Re: Developing a microlanguage for non-perl programmers
by stefan k (Curate) on Dec 04, 2001 at 15:53 UTC
    As has been said above creating your own little language is probably not a very good idea. But isn't Matlab(tm) or Octave exactly what you need? It gives you loads of numerical functionality, has all the exits and error checking, provides easy data loading, has a GUI (at least recent matlab does; all chemists I know prefer GUI over code, don't ask me why ;-). You could try GNU octave first for free to check whether it fits your needs and then get some (expensive!) matlab licenses.

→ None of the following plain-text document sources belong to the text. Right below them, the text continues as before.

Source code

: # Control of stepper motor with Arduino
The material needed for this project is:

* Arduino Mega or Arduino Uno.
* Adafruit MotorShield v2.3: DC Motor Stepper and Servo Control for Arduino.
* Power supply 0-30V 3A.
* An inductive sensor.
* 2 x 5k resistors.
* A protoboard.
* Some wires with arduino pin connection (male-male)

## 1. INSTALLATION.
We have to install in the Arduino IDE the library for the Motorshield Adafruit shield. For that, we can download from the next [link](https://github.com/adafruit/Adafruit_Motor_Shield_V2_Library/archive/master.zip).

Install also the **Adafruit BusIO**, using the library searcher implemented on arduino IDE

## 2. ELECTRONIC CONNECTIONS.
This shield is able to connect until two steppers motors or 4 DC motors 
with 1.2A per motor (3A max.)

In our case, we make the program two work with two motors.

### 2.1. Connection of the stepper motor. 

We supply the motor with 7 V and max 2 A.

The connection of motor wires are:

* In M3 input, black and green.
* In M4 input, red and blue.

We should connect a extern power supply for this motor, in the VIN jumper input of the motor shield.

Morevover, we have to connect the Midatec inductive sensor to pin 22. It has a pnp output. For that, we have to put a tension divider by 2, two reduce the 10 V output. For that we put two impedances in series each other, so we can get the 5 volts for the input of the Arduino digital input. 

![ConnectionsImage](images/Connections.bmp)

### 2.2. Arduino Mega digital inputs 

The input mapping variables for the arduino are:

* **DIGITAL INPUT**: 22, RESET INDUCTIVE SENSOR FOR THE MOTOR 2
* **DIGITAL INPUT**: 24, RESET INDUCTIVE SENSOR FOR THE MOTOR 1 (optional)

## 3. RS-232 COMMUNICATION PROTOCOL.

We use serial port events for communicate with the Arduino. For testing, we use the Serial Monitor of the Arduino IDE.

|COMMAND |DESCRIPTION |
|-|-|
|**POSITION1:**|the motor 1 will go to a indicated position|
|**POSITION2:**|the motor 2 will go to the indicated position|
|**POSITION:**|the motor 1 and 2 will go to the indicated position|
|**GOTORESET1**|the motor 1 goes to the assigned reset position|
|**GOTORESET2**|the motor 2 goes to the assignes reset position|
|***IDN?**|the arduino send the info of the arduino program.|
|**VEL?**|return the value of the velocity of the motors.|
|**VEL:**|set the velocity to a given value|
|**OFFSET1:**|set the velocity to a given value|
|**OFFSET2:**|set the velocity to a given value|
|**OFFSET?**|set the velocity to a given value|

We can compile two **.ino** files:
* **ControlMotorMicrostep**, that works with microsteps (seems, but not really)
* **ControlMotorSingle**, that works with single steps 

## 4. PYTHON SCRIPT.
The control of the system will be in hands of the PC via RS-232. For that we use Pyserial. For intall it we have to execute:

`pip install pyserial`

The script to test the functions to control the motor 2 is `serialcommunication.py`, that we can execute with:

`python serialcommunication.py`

    I hope I really got the point in your post...

    Regards... Stefan
    you begin bashing the string with a +42 regexp of confusion

Re: Developing a microlanguage for non-perl programmers
by clemburg (Curate) on Dec 04, 2001 at 18:14 UTC

    My recommendation would be to use a syntax similar to Excel formula syntax, since a lot of users already know this, and it is a very basic prefix operator notation, which makes it easy to convert this syntax to LISP syntax, for which many parsers (and intepreters) are already available, including examples in the Parse::RecDescent distribution.

    Christian Lemburg
    Brainbench MVP for Perl
    http://www.brainbench.com

Re: Developing a microlanguage for non-perl programmers
by petral (Curate) on Dec 04, 2001 at 02:01 UTC
    Actually, wouldn't what you've shown here work fine if read returns an object ($data) and that object includes the other 3 functions? (Not that you can't do infinitely more with Filter::Simple or Parse::RecDescent, but you may not need infinitely more.)

      p
Re: Developing a microlanguage for non-perl programmers
by ralphie (Friar) on Dec 04, 2001 at 17:38 UTC
    the later posts here brought to mind the possibility that you might find that r, the gnu version of s, will satisfy your needs. r is, of course, primarily a statistical language, but the incorporated primitives would probably satisy most, if not all, of your needs. r also has the advantage of readily writing graphic output, as you can see <a href=http://www.r-project.org </href>here

    the denizens of this particular hangout will also appreciate that the r repository is named cran, and that there is a perl interface to r. i'm not an expert, it's something in which i've been intending to get literate.